At pharmacological dose, rFVIIa directly activates FX on the surface of locally activated platelets independent of TF. The quality of the resultant clot is dependent upon adequate concentrations of platelets and clotting factors. rFVIIa also mediates the inhibition of fibrinolysis, stabilizing clot formation.
Theoretically, this reaction should therefore be limited to activated platelets at the site of tissue injury. However, systemic activation has been described, and meta-analyses suggest an increased incidence of thromboembolic events when used off-label.
Presentation and dosing
For licensed (on-label) use, it is given as an intravenous bolus as early as possible in the bleeding episode at a dose of 90 mcg/kg. This dose is then repeated every 2–3 h until haemostasis is achieved (rFVIIa half-life is 2.4–3.2 h).
Off-label use of rFVIIa is somewhat more complicated. Although surgical procedures have used a similar dosing regimen, it is unclear to what extent these dosing guidelines can be applied to a heterogeneous, non-haemophiliac patient population. Reports describe doses of between 5 and 300 mcg/kg being administered for a wide variety of clinical indications [2]. It has been administered prophylactically before major surgery (predominantly cardiac and liver but also in prostate, pelvic and spinal surgery) and as a rescue therapy in uncontrolled haemorrhage [2].
Typical regimens have used an initial dose of 100–200 mcg/kg with up to two further doses depending upon response.
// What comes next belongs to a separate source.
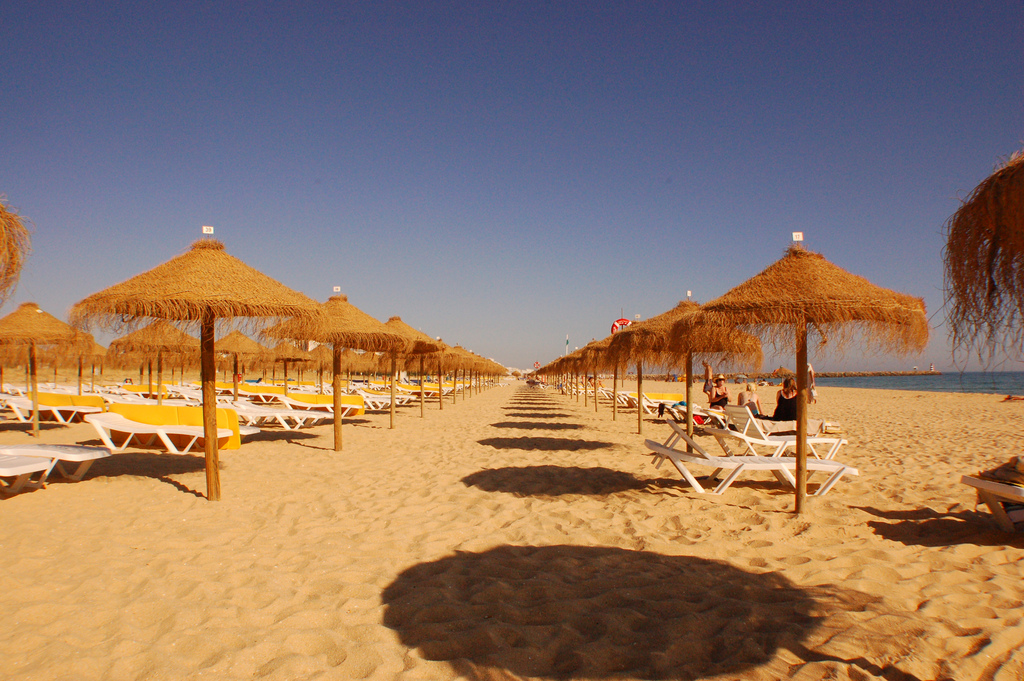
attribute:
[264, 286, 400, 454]
umbrella — tall, straw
However, some reports have suggested an absence of dose–response effect, and the optimum dosing regimen is still unclear. Our own guideline (available from the authors) is an initial dose of 100 mcg/kg followed by, if response is inadequate, one further dose of 120 mcg/kg after 2 h. Failure to respond to an initial dose is likely to indicate futility, and no more doses should be administered without careful consideration. A coagulation screen should be checked immediately before and 15 min after administration (due to the expected consumption of clotting factors), and this will direct further coagulation therapy.
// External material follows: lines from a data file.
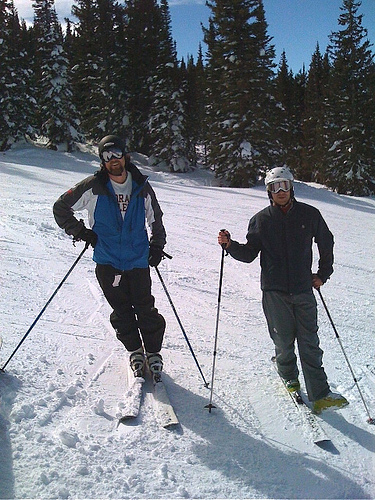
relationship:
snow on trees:
[157, 78, 186, 149] [11, 25, 372, 175]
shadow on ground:
[164, 384, 351, 498] [31, 173, 374, 490]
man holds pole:
[200, 151, 369, 430] [181, 250, 229, 421]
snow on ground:
[173, 194, 212, 249] [31, 173, 374, 490]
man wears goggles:
[200, 151, 369, 430] [251, 173, 303, 194]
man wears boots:
[200, 151, 369, 430] [274, 365, 349, 416]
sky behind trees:
[267, 1, 354, 64] [11, 25, 372, 175]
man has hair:
[42, 141, 183, 409] [110, 162, 124, 174]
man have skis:
[217, 166, 348, 415] [111, 335, 344, 454]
Suggested parameters before rFVIIa use include:
- Correction of acidaemia (to a pH >7.2)
- Correction of hypothermia (>34 °C)
- An adequate number of viable platelets (>50 × 109/L)
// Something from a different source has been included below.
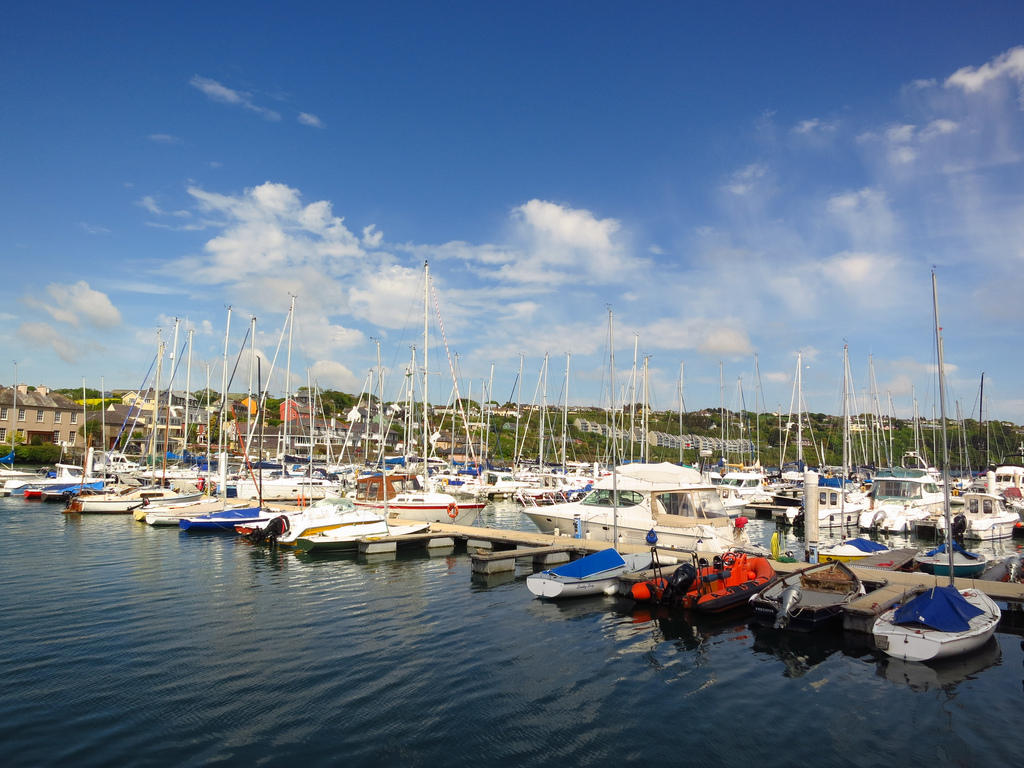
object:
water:
[0, 492, 1024, 768]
- Adequate circulating coagulation factors (especially FX, prothrombin, fibrinogen)
- Haemoglobin level above 7 g/dL
Following the administration of rFVIIa, rapid consumption of coagulation factors, platelets and fibrinogen typically necessitates replacement.
There is no direct way to monitor rFVIIa efficacy. Surrogate markers include a reduction in transfusion requirements and cessation of bleeding. A significant reduction in PT (often to less than the normal range) has been demonstrated within 15 min of the administration of rFVIIa with a concomitant reduction in activated partial thromboplastin time (APTT). However, reduction in PT does not completely reflect the in vivo effect of rFVIIa on coagulation and is not a reliable monitor of rFVIIa efficacy, although in rFVIIa-treated patients, prolonged PT values greater than or equal to 18 s were associated with significantly higher 24 h mortality.
Frequently reported off-label use and evidence
Much interest has focused on cardiac surgery, trauma (body and head) and intracerebral haemorrhage. In one study [1], these indications accounted for 69% of off-label use of rFVIIa. It has also been used in liver transplantation, spinal surgery, prostatectomy, obstetric haemorrhage and major vascular surgery.